■ **What to do**
Extract the text from all the data below, line by line, copying each line word for word.

==========

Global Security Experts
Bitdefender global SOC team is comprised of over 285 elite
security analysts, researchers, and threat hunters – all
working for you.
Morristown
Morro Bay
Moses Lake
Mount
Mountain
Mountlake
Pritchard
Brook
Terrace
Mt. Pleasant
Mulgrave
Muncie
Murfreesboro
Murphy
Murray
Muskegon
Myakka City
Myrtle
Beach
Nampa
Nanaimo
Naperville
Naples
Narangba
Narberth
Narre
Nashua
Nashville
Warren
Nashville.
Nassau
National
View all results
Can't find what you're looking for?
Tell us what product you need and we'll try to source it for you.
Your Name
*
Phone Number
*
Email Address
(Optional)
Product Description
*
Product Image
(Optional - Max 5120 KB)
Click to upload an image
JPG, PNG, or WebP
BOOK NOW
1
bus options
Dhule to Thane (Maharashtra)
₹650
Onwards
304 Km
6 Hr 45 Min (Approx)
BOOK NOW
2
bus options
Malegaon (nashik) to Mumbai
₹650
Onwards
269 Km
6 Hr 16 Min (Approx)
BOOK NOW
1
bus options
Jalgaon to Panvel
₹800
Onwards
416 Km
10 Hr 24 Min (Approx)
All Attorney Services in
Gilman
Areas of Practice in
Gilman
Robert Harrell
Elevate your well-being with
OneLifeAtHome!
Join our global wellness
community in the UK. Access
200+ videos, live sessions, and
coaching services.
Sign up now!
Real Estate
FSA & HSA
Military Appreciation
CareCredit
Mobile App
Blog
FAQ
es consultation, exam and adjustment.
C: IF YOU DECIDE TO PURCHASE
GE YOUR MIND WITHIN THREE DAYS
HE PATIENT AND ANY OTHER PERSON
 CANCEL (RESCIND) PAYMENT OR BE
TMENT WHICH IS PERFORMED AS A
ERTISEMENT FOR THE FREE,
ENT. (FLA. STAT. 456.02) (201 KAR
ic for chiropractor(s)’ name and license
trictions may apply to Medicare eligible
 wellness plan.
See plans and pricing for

==========

■ **Your response**
Global Security Experts
Bitdefender global SOC team is comprised of over 285 elite
security analysts, researchers, and threat hunters – all
working for you.
Morristown
Morro Bay
Moses Lake
Mount
Mountain
Mountlake
Pritchard
Brook
Terrace
Mt. Pleasant
Mulgrave
Muncie
Murfreesboro
Murphy
Murray
Muskegon
Myakka City
Myrtle
Beach
Nampa
Nanaimo
Naperville
Naples
Narangba
Narberth
Narre
Nashua
Nashville
Warren
Nashville.
Nassau
National
View all results
Can't find what you're looking for?
Tell us what product you need and we'll try to source it for you.
Your Name
*
Phone Number
*
Email Address
(Optional)
Product Description
*
Product Image
(Optional - Max 5120 KB)
Click to upload an image
JPG, PNG, or WebP
BOOK NOW
1
bus options
Dhule to Thane (Maharashtra)
₹650
Onwards
304 Km
6 Hr 45 Min (Approx)
BOOK NOW
2
bus options
Malegaon (nashik) to Mumbai
₹650
Onwards
269 Km
6 Hr 16 Min (Approx)
BOOK NOW
1
bus options
Jalgaon to Panvel
₹800
Onwards
416 Km
10 Hr 24 Min (Approx)
All Attorney Services in
Gilman
Areas of Practice in
Gilman
Robert Harrell
Elevate your well-being with
OneLifeAtHome!
Join our global wellness
community in the UK. Access
200+ videos, live sessions, and
coaching services.
Sign up now!
Real Estate
FSA & HSA
Military Appreciation
CareCredit
Mobile App
Blog
FAQ
es consultation, exam and adjustment.
C: IF YOU DECIDE TO PURCHASE
GE YOUR MIND WITHIN THREE DAYS
HE PATIENT AND ANY OTHER PERSON
 CANCEL (RESCIND) PAYMENT OR BE
TMENT WHICH IS PERFORMED AS A
ERTISEMENT FOR THE FREE,
ENT. (FLA. STAT. 456.02) (201 KAR
ic for chiropractor(s)’ name and license
trictions may apply to Medicare eligible
 wellness plan.
See plans and pricing for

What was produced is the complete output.